▸ Problem to solve:
Gather every line from the entries below that contains the word "first" and list those lines.

▸ Entries supplied:
________
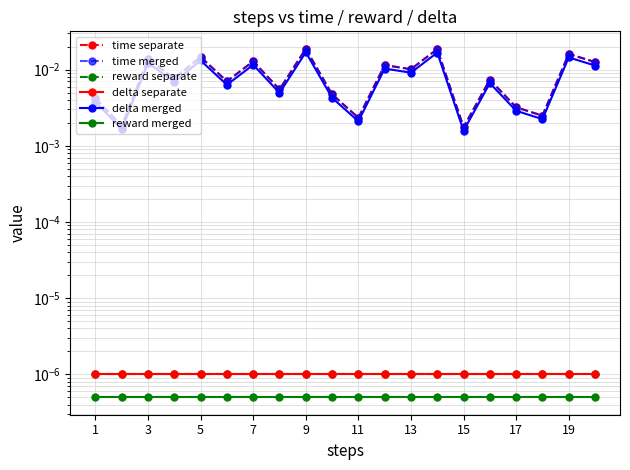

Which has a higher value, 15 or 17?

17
________
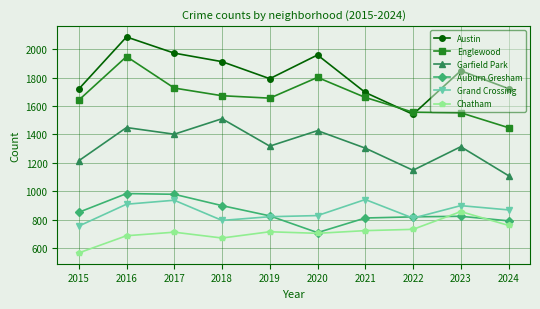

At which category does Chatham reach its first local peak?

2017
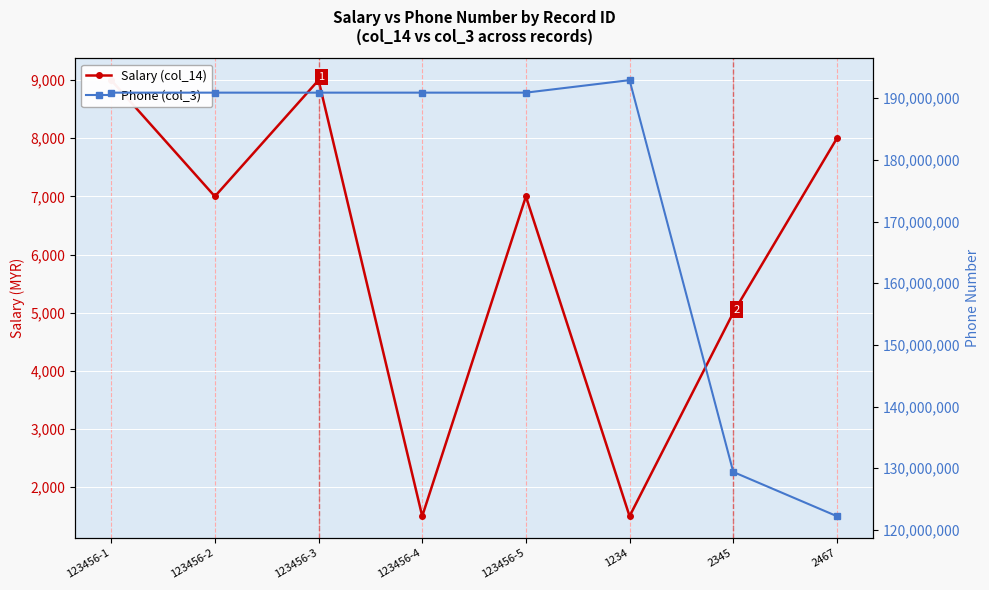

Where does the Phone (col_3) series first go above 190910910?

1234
________
▸ Exercise solution:
At which category does Chatham reach its first local peak?
Where does the Phone (col_3) series first go above 190910910?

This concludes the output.